Ankle and Wrist Rolls
These are especially useful for those who are forever typing on their keyboards or can’t walk away from their screens. Create some blood circulation for your extremities (i.e. hands and feet) and warm up with these “mini” movements before you get started on more rigorous exercises.
- Sit with your back straight on a sturdy chair, without leaning against the back of the chair.
- Flex your fingers, then open and close your hands several times before making fists and rolling your wrists 10 times in a clockwise direction. Repeat the same rolling action counter-clockwise for 10 times.
- Follow with the feet. Flex and point both feet while simultaneously curling and straightening your toes several times.

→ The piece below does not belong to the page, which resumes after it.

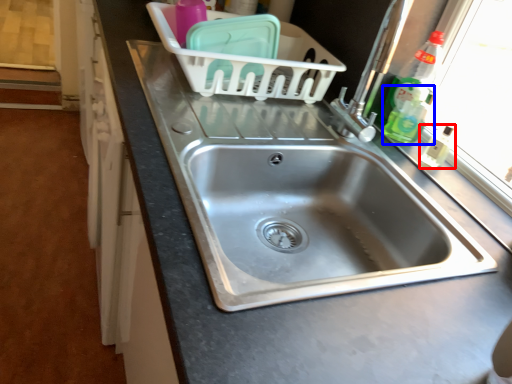
Question: Which object appears closest to the camera in this image, toiletry (highlighted by a red box) or bottle (highlighted by a blue box)?

Choices:
 (A) toiletry
 (B) bottle

Answer: (A)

- One foot at a time, rotate each ankle to the outside 10 times, then rotate again to the inside 10 times.
Staring at your laptop with your neck extended for long periods of time can result in a stiff neck. Avoid looking like a robot by moving your head, not just thinking with it.
- Sit comfortably with your hips as far back as you can, with your back firm to the chair’s backrest. Keep your spine straight and your back upright, with both feet planted flat on the floor.

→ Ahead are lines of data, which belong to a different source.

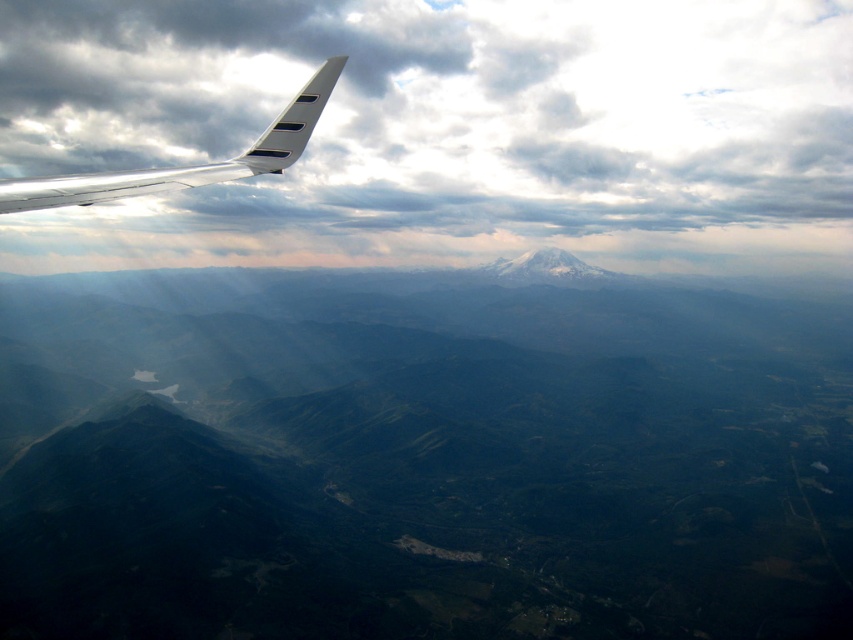
Which is in front, point (68, 563) or point (312, 100)?

Positioned in front is point (312, 100).

Find the location of a particular element. This screenshot has width=853, height=640. green textured mountains at center is located at coordinates (421, 456).

Image resolution: width=853 pixels, height=640 pixels. What do you see at coordinates (421, 456) in the screenshot?
I see `green textured mountains at center` at bounding box center [421, 456].

Which is in front, point (463, 481) or point (294, 145)?

Point (294, 145) is more forward.

Where is `green textured mountains at center`? green textured mountains at center is located at coordinates (421, 456).

This screenshot has width=853, height=640. I want to click on green textured mountains at center, so click(421, 456).

Is green textured mountains at center shorter than cloudy sky at upper center?

Yes.

Between green textured mountains at center and cloudy sky at upper center, which one appears on the right side from the viewer's perspective?

From the viewer's perspective, cloudy sky at upper center appears more on the right side.

The height and width of the screenshot is (640, 853). Describe the element at coordinates (421, 456) in the screenshot. I see `green textured mountains at center` at that location.

You are a GUI agent. You are given a task and a screenshot of the screen. Output one action in this format:
    pyautogui.click(x=<x>, y=<y>)
    Task: Click on the green textured mountains at center
    
    Given the screenshot: What is the action you would take?
    pyautogui.click(x=421, y=456)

- Stay in this position and rotate your head to either the left or right until you feel a gentle stretch. Keep this posture for 20 to 30 seconds then rotate your head in the opposite direction, and maintain the pose for another 20-30 seconds.

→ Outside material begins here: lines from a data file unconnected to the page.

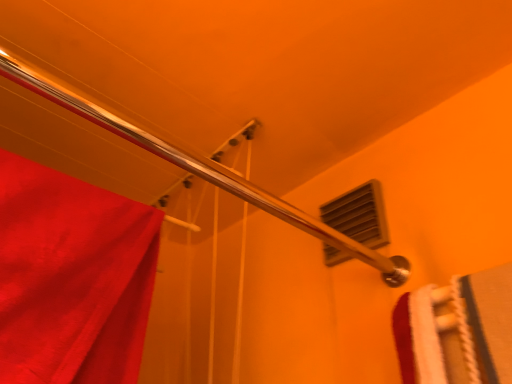
Question: In terms of width, does shiny metallic shower at upper left look wider or thinner when compared to matte plastic vent at upper right?

Choices:
 (A) thin
 (B) wide

Answer: (B)

Question: Is point (51, 84) closer or farther from the camera than point (340, 200)?

Choices:
 (A) closer
 (B) farther

Answer: (A)

Question: From their relative heights in the image, would you say shiny metallic shower at upper left is taller or shorter than matte plastic vent at upper right?

Choices:
 (A) tall
 (B) short

Answer: (B)

Question: Is matte plastic vent at upper right wider or thinner than shiny metallic shower at upper left?

Choices:
 (A) thin
 (B) wide

Answer: (A)

Question: From the image's perspective, is matte plastic vent at upper right located above or below shiny metallic shower at upper left?

Choices:
 (A) above
 (B) below

Answer: (B)

Question: Based on their positions, is matte plastic vent at upper right located to the left or right of shiny metallic shower at upper left?

Choices:
 (A) left
 (B) right

Answer: (B)

Question: In terms of height, does matte plastic vent at upper right look taller or shorter compared to shiny metallic shower at upper left?

Choices:
 (A) short
 (B) tall

Answer: (B)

- Repeat in both directions for 3 to 4 times.
Seated Overhead Stretch
Ease the tightness in your lower back, shoulders, arms, chest or neck by performing these non-backbreaking moves.
- Sit at the edge of the chair, with your spine straight and back upright. Keep your feet flat on the ground, and your hips and lower body stable in this position.
- Place your hands on your hips.
- Slowly raise your arms from your hips over your head, until your hands touch. Interlock both hands while they are above your head.
- Gently arch your back inward and push your stomach outward. Extend your back in this pose until you feel a comfortable stretch in your abdomen.
- Once you achieve a comfortable stretch, stay in this position for 10 to 20 seconds, release and return to your start position.
- Repeat this pattern for 3 to 5 times.
Seated Calf Raises and Leg Raises/Knee Extensions
Need to extend those joints, soften up your taut calves or wake up the muscles in your pegs? Up and down is the way to go to kickstart some much-needed lower leg circulation and relieve the tension.
- Sit with the hips as far back as possible in the chair, making sure that your back is firm to its backrest.
- Plant your feet flat on the floor about hip-distance apart, keep your core (your abs and lumbar) tight, stick your chest out and look straight ahead. Make sure to grip the seat of the chair with both hands to keep stable.
- Keep both legs at a 90-degree angle with the chair.
- Slowly, lift the heel of your right foot from the ground, raising it as high as you can by pushing your toes on the ground while engaging your calf. Then, slowly lower your heel down and plant your foot back in the starting position. Do this for 10 times.
- Repeat the same movements for your left foot. Perform three sets of 10 per leg. You can also perform two more sets of repetitions, but this time using both feet at the same time.
- To complete your leg-day routine, you can choose to continue with leg raises or knee extensions.
- Follow steps 1 to 3, then extend and straighten your right leg until it is parallel to the floor and hold it in place for 10 seconds. Meanwhile, keep your left leg unmoved with your left foot planted on the floor.
- Lower your right leg until your right foot is back on the floor. Repeat the lifting action with your left leg, this time keeping your right leg still.
- Repeat for both legs for 10 to 15 repetitions.
- You can also challenge yourself by placing some thick books or office files on your lap (for the calf raises) or looping your backpack or laptop bag around your calves (for leg raises and knee extensions) to add more weight.